Once the user has filled the table with some data, (s)he also might want to insert new incidents in between two existing ones, rather than appending them to the end of the table. For this reason, the user also has the option to insert a new incident before or after an existing one. These options work the same as appending a new incident (e.g., a dialog will be shown that can be used to enter information on the new incident), but the new incident will be inserted at the location chosen by the user.

Sometimes it also makes sense to duplicate an existing incident, and make only small adjustments to the duplicate, rather than having to enter all information again. For example, I often use this option if I decide to split up an existing incident into multiple incidents. This can be achieved by selecting an existing incident, and using the Duplicate incident option. The result will be similar to editing an incident, but in this case a new incident is created when saving the changes. Duplicates will always be inserted immediately after the incident that they are a duplicate of.

The user will occasionally want to change the order of the incidents (for example, after creating a duplicate). This can be done by selecting an incident, and using the Move up or Move down options. This will simply switch the selected incident with the one prior to it or the one following it.

Finally, the user can remove an incident from the table by using the Remove incident option. Removing an incident will also remove all information that has been associated with it, such as assigned attributes (not the attributes themselves), and linkages that have been created with other incidents (I discuss this in a future post). The user will always be shown a warning dialog when using this option, since it cannot be undone.

In conclusion, getting started with Q-SoPrA is easy. You simply create a new data set, and starting filling the data widget’s table with incidents. In my view, by building your data set you are basically building your case.

Indeed, while analysing the data you will often find yourself going back to the data widget to add more incidents, to edit, split or merge existing ones, or to change the order of the incidents. In my experience you will continue to do so throughout most of the analytic process, as your understanding of the case of interest gets more refined.

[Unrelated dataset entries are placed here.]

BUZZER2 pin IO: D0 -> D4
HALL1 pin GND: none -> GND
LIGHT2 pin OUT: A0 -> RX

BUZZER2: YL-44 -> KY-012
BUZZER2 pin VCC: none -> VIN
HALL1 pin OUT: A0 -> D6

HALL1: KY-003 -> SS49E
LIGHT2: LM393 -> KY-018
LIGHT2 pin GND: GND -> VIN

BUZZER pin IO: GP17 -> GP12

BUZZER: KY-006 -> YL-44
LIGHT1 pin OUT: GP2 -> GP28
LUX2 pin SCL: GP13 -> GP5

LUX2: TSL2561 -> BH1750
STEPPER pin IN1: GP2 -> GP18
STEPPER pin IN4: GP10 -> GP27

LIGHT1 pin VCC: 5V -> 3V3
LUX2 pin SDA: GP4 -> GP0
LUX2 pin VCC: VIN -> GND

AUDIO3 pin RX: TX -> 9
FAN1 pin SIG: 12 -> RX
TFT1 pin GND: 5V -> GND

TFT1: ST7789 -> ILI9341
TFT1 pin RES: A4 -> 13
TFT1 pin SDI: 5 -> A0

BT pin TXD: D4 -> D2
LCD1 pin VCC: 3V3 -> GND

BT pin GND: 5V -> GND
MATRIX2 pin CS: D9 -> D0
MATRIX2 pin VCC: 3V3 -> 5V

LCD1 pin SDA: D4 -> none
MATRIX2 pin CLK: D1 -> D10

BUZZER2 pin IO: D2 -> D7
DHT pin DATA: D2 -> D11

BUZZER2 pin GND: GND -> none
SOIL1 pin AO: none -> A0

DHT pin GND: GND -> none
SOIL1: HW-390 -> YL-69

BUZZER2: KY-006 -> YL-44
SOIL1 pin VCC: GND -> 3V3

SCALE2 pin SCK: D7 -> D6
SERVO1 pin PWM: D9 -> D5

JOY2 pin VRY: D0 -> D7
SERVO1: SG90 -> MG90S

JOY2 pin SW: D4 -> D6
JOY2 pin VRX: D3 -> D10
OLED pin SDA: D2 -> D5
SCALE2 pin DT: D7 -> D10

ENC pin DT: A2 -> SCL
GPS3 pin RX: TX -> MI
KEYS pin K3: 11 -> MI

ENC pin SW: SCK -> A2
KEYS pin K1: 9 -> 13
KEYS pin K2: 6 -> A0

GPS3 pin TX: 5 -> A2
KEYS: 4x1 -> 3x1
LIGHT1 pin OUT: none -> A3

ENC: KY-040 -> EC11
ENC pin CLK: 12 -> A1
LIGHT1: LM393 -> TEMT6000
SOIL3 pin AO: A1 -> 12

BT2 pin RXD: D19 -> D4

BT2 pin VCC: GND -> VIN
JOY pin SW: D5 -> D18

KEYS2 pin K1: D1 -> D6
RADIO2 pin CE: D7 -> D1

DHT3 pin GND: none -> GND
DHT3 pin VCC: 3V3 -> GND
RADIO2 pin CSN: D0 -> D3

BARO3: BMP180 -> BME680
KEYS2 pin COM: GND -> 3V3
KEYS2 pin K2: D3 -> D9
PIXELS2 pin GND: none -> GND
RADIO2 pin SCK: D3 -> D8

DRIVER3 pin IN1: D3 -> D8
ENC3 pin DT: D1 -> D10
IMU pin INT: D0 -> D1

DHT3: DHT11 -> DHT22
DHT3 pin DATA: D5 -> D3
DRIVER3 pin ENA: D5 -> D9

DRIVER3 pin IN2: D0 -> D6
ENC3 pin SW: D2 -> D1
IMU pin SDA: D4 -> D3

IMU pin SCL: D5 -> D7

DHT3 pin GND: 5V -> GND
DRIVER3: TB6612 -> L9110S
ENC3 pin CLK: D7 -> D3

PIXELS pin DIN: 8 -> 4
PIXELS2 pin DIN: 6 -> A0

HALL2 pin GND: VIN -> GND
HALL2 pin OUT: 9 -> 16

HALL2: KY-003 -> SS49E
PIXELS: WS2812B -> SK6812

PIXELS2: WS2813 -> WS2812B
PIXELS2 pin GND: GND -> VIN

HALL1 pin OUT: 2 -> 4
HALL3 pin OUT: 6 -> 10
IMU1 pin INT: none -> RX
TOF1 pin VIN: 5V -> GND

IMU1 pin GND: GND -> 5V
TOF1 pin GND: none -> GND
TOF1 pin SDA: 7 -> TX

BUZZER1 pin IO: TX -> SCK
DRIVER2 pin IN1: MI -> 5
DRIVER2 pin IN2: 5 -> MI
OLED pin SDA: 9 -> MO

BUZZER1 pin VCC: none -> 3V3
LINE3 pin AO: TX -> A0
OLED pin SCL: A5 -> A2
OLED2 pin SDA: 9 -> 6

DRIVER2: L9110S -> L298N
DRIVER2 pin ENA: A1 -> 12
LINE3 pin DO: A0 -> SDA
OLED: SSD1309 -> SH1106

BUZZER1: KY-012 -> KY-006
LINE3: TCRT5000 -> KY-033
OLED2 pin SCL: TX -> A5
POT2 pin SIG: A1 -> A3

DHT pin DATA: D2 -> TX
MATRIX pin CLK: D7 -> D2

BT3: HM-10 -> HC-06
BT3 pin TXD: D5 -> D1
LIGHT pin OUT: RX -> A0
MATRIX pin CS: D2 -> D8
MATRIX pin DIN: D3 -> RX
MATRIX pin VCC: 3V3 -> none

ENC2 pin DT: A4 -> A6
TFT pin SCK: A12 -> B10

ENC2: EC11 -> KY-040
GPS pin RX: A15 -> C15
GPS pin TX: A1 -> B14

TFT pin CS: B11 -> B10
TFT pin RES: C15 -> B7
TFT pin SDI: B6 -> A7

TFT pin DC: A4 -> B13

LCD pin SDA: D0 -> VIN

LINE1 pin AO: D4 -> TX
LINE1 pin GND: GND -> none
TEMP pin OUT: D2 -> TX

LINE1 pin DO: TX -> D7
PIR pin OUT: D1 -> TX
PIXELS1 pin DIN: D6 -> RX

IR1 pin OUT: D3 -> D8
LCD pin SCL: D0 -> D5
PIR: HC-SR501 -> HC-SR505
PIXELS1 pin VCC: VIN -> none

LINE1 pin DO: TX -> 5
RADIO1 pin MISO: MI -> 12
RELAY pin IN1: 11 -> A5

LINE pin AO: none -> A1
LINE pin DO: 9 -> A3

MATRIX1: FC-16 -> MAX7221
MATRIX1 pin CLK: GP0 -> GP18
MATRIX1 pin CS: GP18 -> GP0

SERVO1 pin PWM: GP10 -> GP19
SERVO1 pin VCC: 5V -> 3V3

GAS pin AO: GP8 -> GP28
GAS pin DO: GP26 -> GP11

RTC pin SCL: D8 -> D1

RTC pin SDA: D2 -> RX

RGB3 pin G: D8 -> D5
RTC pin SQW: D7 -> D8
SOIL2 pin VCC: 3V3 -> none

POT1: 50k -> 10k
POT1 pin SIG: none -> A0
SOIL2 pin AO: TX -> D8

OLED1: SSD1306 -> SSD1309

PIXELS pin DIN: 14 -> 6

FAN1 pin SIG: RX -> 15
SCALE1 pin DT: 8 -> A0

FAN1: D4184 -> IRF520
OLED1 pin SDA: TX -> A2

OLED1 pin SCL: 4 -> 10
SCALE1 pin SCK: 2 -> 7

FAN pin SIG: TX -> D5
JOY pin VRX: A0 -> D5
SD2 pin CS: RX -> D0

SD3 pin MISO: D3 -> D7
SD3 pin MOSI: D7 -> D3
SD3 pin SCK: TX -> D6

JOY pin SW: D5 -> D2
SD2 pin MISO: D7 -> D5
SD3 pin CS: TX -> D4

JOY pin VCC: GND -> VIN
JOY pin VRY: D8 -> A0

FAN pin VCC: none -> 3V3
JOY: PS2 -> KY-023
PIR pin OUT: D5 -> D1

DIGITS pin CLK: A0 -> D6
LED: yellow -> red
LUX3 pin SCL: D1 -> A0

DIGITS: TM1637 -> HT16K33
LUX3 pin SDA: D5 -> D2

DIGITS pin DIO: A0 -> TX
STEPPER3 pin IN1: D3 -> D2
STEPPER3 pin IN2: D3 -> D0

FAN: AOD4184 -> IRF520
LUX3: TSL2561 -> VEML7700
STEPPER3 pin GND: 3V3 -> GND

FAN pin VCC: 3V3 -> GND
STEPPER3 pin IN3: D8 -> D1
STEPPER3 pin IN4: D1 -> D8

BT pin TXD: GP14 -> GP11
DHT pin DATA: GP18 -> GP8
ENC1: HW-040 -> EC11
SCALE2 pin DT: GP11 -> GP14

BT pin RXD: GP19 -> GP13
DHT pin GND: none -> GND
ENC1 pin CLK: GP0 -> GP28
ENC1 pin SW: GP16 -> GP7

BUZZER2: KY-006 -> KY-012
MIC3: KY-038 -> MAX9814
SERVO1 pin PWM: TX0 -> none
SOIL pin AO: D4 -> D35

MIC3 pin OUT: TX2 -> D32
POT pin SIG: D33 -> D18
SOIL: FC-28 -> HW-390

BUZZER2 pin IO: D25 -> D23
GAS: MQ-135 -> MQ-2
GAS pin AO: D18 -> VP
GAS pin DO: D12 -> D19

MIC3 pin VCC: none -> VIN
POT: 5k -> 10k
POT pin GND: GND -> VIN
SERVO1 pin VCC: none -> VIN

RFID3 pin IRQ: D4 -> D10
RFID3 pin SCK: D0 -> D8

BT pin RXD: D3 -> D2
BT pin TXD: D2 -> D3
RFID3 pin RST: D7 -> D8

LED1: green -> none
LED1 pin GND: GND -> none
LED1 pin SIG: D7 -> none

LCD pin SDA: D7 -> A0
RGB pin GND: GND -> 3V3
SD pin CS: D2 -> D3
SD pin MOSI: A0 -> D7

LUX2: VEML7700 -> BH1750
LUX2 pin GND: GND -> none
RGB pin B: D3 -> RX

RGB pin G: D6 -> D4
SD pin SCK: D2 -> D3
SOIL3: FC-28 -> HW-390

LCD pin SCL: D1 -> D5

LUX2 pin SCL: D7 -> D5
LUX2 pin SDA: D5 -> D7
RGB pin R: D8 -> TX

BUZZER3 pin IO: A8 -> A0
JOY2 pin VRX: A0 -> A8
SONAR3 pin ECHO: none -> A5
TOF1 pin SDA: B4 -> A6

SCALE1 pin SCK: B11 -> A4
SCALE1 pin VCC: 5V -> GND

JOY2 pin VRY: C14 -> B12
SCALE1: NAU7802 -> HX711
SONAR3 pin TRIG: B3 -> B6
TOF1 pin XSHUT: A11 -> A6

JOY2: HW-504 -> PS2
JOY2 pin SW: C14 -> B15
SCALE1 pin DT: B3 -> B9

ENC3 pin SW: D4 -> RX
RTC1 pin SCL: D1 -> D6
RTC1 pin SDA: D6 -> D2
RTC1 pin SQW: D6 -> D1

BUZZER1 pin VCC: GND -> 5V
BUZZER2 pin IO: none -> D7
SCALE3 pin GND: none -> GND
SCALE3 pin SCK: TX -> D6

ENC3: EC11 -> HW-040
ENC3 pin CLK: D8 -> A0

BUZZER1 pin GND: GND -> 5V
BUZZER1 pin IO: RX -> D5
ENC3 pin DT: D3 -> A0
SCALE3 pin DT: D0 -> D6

This is exactly the reason why the data widget was integrated into Q-SoPrA. In fact, the main reason I had for building Q-SoPrA was to have a program in which the tasks of data management and data coding are integrated (but things escalated quickly from there, as I kept adding other features to Q-SoPrA). Before building Q-SoPrA, I built several standalone tools that perform some of the tasks that Q-SoPrA performs (although Q-SoPrA performs these tasks much better, which is simply a result of my increased experience with coding software). One of the main problems with these standalone tools was that I often found myself having to re-import data sets after making small changes. Since this was quite a time-consuming and error prone process, I also often found myself postponing changes or ignoring certain flaws in the data set, simply because I did not want to waste too much time. One of the main ideas underlying Q-SoPrA is that management of the data set is actually a crucial part of the analytic process, and therefore I have attempted to make the process of going back and forth between your data and your analysis as painless as possible.

Of course, data management is only one part of what Q-SoPrA does, and the data widget is primarily a support for the various other tasks that can be performed with Q-SoPrA. I discuss these other tasks in future posts.